Down in San Fransisco, I met a man, who identified as gay, who asked me whether I was a democrat or a republican in conviction. I told him that I was a bit of both and that I was Canadian, but I couldn’t explain further, because he started singing the praises of Prime Minister Trudeau, and then his subway took off. Anyways, he probably wouldn’t have liked to know that if I had the chance I would have told him about Jesus.
I have hardly voted in my lifetime. This doesn’t mean I don’t honour my governments, it’s just that I am too busy to vote. I have dedicated my life to the preaching of the gospel, and the teaching of the Word of God in this culture. I often include political leaders in evening prayers in worship. I have a number of informed as well as more very uninformed political thoughts. But I also believe that since Jesus is Lord, His authority speaks to politicians as well as everyone else. And when He speaks, He speaks through His Word.
We have a lot of growing clarity on very particular issues due to the abundance of discussion in the modern day church. Sexuality is hotly debated in our age. The issue of murder in the act of abortion is hotly debated in our age. Certain godly preachers feel comfortable bringing the Word of God to bear on these hot-button issues. They feel a duty from Scripture to call Christians to greater faithfulness, and unbelievers to faith in Jesus Christ where they will find the newness of the Christian life.
But when we turn to economics, somehow a comment on socialism or crony capitalism is claimed to be involvement in partisan politics, bringing lack of clarity and being highly tangential to the topic of the 8th commandment. But God does speak to economics, as well as the involvement of the government in economics. Yes, we are called to pray for our governments and honour them. We are called to render to Caesar what is his. But this does not mean that God’s Word does not speak to Caesar when he is robbing the poor.
I appreciated a comment from a friend that the government should rarely be mentioned in a sermon. It’s true. It can become a hobby-horse that distracts from the preaching of the gospel. And ultimately, life consists of a lot more than government. Government exists to put themselves out of business. But should a sermon on the 8th commandment involve no respectful criticism of government involvement in the financial affairs of our country? Many pastors definitely feel comfortable in encouraging their congregations to honour government authority in sermons on the 5th commandment. Yes, it must be clear, productive, and edifying to the hearers, as all things must be… And every preacher can grow in care with the Scriptures as well as clarity when presenting them. But they must still preach the 8th commandment and apply it to the 21st century.
For example, the Proverbs of Solomon present the way of life and the way of folly, including in financial matters.
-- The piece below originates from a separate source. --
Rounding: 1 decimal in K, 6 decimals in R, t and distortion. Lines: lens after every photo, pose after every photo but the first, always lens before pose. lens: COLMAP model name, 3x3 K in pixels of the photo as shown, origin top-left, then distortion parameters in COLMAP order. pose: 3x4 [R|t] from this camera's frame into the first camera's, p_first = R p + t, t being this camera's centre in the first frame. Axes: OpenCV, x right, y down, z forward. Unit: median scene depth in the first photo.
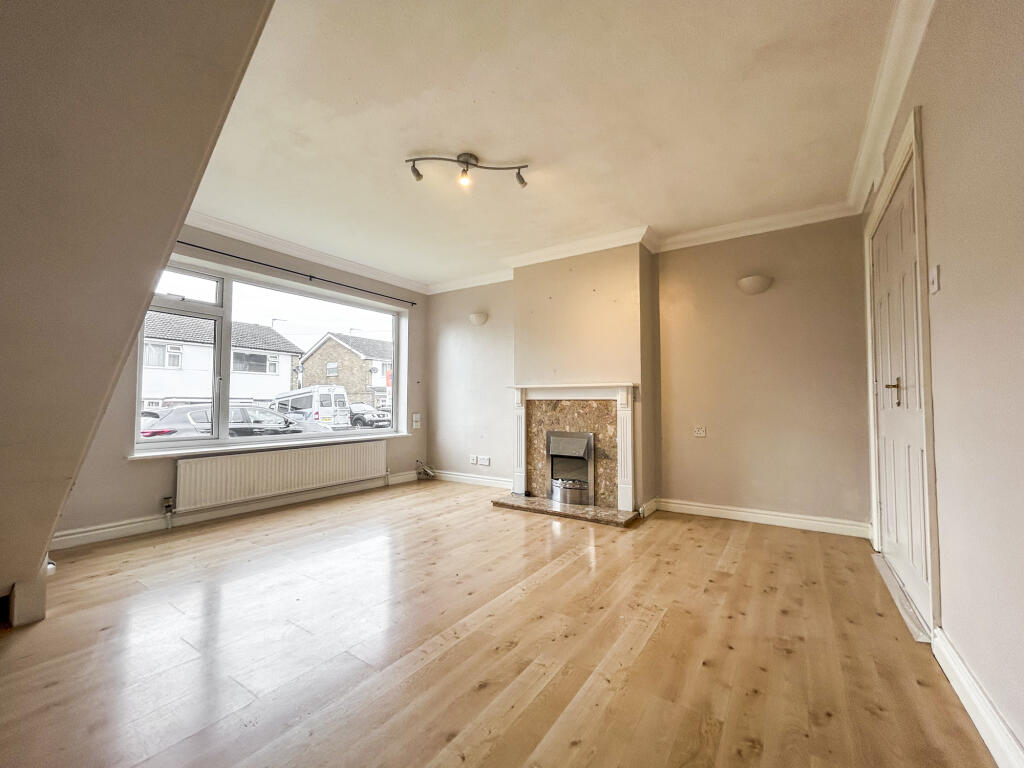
lens RADIAL K [[420.7, 0, 510.3], [0, 420.7, 383.9], [0, 0, 1]] dist [0.001135, 0.000759]
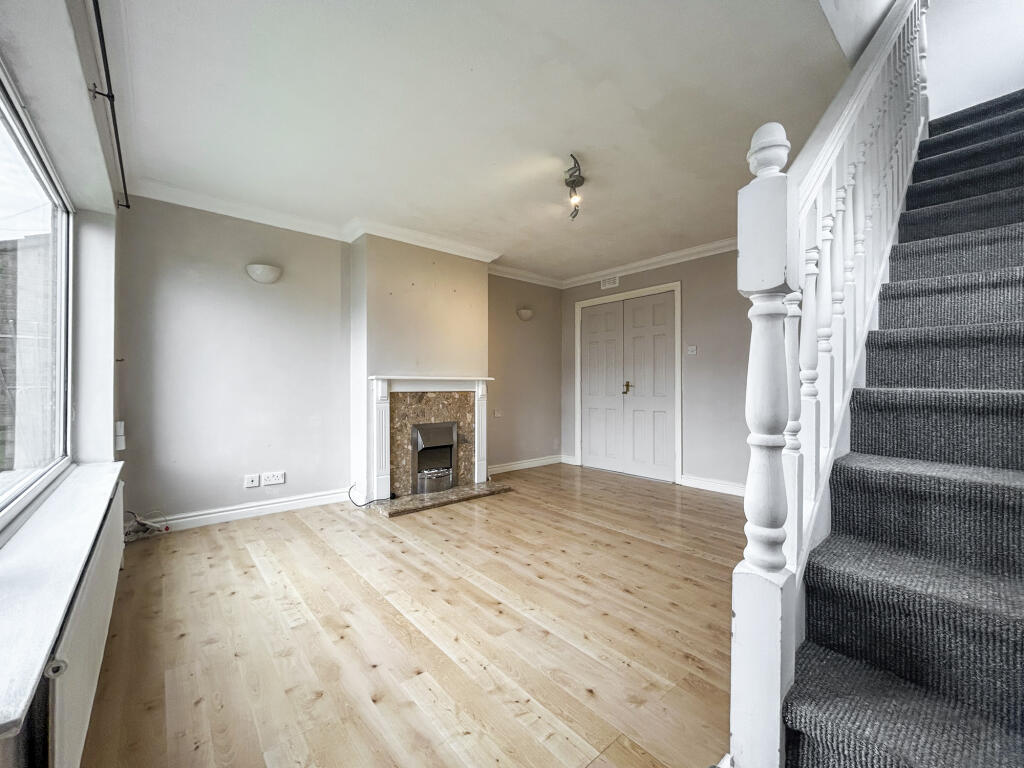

Lets say an MP or an MPP is sitting in the pew (which is becoming more common thing in CanRC and FRC churches between MP Arnold Vierssen, as well as MPP Sam Ooosterhoff and MPP Will Bouma). As Christian men who come to Church from Sunday to Sunday, they will also sit under the preaching and teaching of the Word. And they too, like the preacher himself, will need to apply this path of life rather than the path of folly to their lives. And so the Word of God must have something to say to financial matters as well.
Ministers must avoid partisan politics. They must be cautious in their application of the Word. They must listen to thoughtful responses to their applications. But they also must speak the truth of God’s Word to those in their congregation. They must fearlessly preach the truth of God’s Word about abortion and same-sex marriage… and stealing. It is their duty before both God therefore before men. If men of all sorts (whether politicians or bankers or blue-collar workers) do not know their unrighteousness, how are they supposed to come to know the righteousness of God as revealed in Jesus Christ? And so, Pastors should not fear men, but God alone.